Any law that is broken while a car is in motion is referred to as a moving violation. But citations also come in the form of parking violations, which may be issued for illegally parking in a handicapped spot or parking in a no-parking zone, among other things.

All tickets may result in a penalty, such as a monetary fine or points on your driver’s license. In Texas, a moving violation is worth 2 points on your driver’s license; and a moving violation that results in an accident is worth 3. If you acquire 6 or more points on your license, you probably will be faced with annual fees known as a surcharge.

Surchargeable violations usually are those that constitute a crime, such as driving without a license, driving without insurance or driving while intoxicated. In addition to paying the fine for the original ticket, annual fees can range from $100 per year to $2,000 per year for three years. If you’ve racked up 6+ points on your license, the surcharge fee is $100 per year for the first six points and $25 per year for each additional point for three years.

Once you receive a ticket, you have 10 days to decide how to proceed. It is the driver’s responsibility to contact the court. You may either pay the fine or choose to appear in traffic court to contest the charges.

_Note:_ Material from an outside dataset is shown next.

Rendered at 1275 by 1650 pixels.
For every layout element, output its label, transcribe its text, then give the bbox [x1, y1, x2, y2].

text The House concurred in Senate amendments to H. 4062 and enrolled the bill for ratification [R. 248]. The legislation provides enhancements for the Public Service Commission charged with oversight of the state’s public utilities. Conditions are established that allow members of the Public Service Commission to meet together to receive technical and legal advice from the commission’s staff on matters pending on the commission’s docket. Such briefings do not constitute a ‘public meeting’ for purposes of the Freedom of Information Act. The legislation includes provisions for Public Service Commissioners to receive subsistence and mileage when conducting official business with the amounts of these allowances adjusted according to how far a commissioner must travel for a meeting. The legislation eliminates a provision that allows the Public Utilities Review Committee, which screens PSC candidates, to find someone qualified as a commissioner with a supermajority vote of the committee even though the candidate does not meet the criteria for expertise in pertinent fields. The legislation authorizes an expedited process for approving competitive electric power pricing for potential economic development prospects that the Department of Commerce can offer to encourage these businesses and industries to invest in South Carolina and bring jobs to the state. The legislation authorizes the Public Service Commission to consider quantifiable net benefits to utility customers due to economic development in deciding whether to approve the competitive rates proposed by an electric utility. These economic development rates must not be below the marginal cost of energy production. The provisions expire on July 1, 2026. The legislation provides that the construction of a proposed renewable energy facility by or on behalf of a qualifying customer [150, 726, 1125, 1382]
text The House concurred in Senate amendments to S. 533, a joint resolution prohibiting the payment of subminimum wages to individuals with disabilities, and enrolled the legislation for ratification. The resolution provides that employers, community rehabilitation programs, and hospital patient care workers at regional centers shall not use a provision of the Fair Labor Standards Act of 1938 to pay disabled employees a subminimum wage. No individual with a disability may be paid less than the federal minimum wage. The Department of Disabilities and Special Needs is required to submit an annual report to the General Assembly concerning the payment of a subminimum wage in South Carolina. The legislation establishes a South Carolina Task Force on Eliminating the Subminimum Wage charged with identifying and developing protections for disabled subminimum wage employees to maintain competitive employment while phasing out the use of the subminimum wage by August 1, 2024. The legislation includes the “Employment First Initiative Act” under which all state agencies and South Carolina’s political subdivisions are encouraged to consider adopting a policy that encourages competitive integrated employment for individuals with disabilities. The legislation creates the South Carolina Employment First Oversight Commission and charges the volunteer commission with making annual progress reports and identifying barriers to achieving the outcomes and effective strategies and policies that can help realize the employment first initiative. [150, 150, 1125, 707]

Drivers also may have a traffic ticket dismissed by taking a defensive driving course, most conveniently done online through a course such as DefensiveDriving.com. In most states, completing a driver’s education course will dismiss a traffic ticket if the moving violation was not criminal.

Upon completion of the program, the results will be entered on your driving record and your ticket points automatically will be reduced. You then will need to submit your certificate of completion to the court for final dismissal of the ticket.

Not only does taking a defensive driving course allow you to have a traffic ticket dismissed, it also gives you the opportunity to reduce your insurance rates and/or have points removed from your license. You do not have to have received a ticket to take a defensive driving class.

Parking tickets, however, may not be dismissed through defensive driving. To contest a parking ticket, you will need to submit a dismissal request letter to the court. Websites such as ParkingTicket.com make it easy and convenient for you to write an appropriate letter; and if the court declines your request for a dismissal, ParkingTicket.com will create an appeal letter for you at no charge.

So remember: It’s up to you to determine your course of action after you receive a ticket. Whether you pay the fine, contest the charges in traffic court or enroll in a defensive driving course, take into consideration how your decision may affect your driving record.